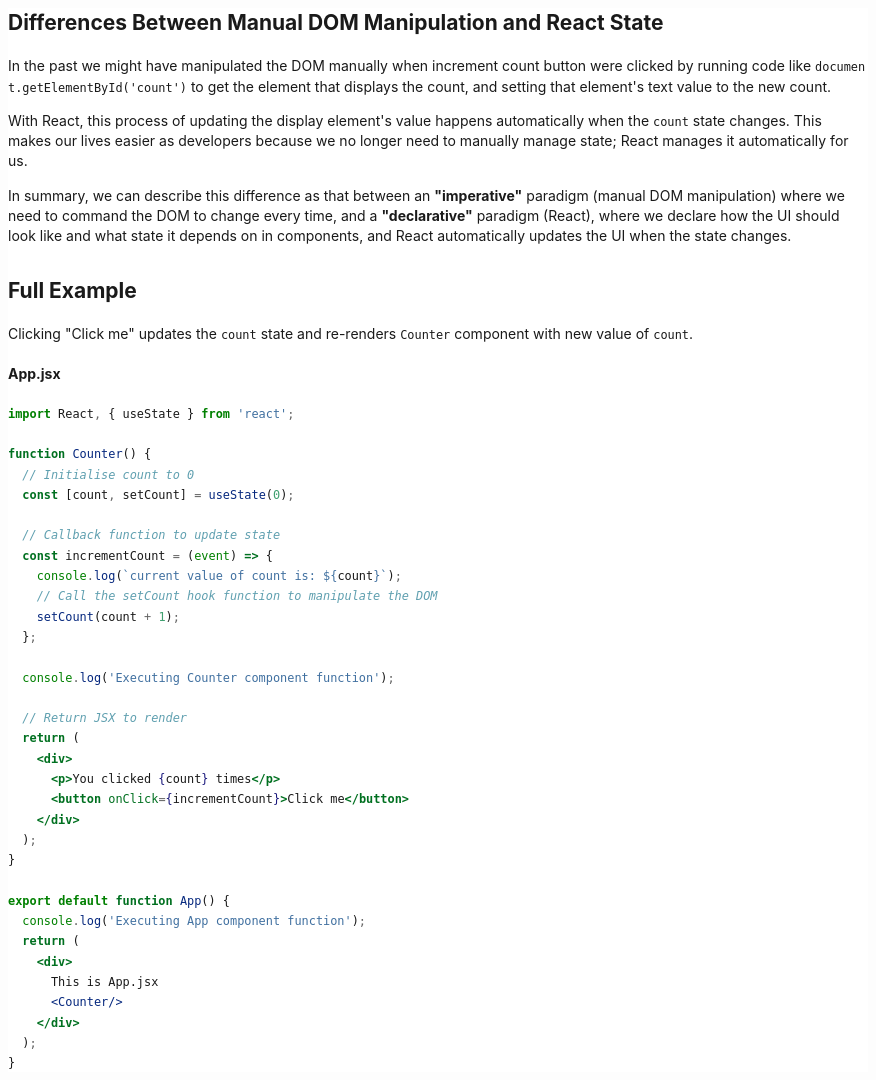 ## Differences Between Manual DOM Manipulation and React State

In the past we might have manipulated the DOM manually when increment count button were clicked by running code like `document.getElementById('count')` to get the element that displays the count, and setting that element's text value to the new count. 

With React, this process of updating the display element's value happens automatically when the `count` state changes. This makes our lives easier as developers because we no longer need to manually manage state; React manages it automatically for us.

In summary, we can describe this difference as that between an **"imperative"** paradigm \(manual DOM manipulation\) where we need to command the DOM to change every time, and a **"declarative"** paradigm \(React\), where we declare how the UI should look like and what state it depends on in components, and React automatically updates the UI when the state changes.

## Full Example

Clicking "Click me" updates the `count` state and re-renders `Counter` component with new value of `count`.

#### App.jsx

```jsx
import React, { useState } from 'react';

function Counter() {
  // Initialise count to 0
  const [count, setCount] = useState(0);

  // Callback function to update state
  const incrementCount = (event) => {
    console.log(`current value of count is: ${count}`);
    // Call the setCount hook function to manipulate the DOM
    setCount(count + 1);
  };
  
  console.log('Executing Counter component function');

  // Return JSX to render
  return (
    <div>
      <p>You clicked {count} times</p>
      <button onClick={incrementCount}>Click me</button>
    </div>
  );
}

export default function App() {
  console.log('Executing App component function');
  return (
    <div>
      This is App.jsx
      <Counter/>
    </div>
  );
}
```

|---|

__TASK STATEMENT__: From the line with "state and re-renders" through the final line of the records, return each line exactly. Leave out the rest.

__TASK RESULT__:
Clicking "Click me" updates the `count` state and re-renders `Counter` component with new value of `count`.

#### App.jsx

```jsx
import React, { useState } from 'react';

function Counter() {
  // Initialise count to 0
  const [count, setCount] = useState(0);

  // Callback function to update state
  const incrementCount = (event) => {
    console.log(`current value of count is: ${count}`);
    // Call the setCount hook function to manipulate the DOM
    setCount(count + 1);
  };
  
  console.log('Executing Counter component function');

  // Return JSX to render
  return (
    <div>
      <p>You clicked {count} times</p>
      <button onClick={incrementCount}>Click me</button>
    </div>
  );
}

export default function App() {
  console.log('Executing App component function');
  return (
    <div>
      This is App.jsx
      <Counter/>
    </div>
  );
}
```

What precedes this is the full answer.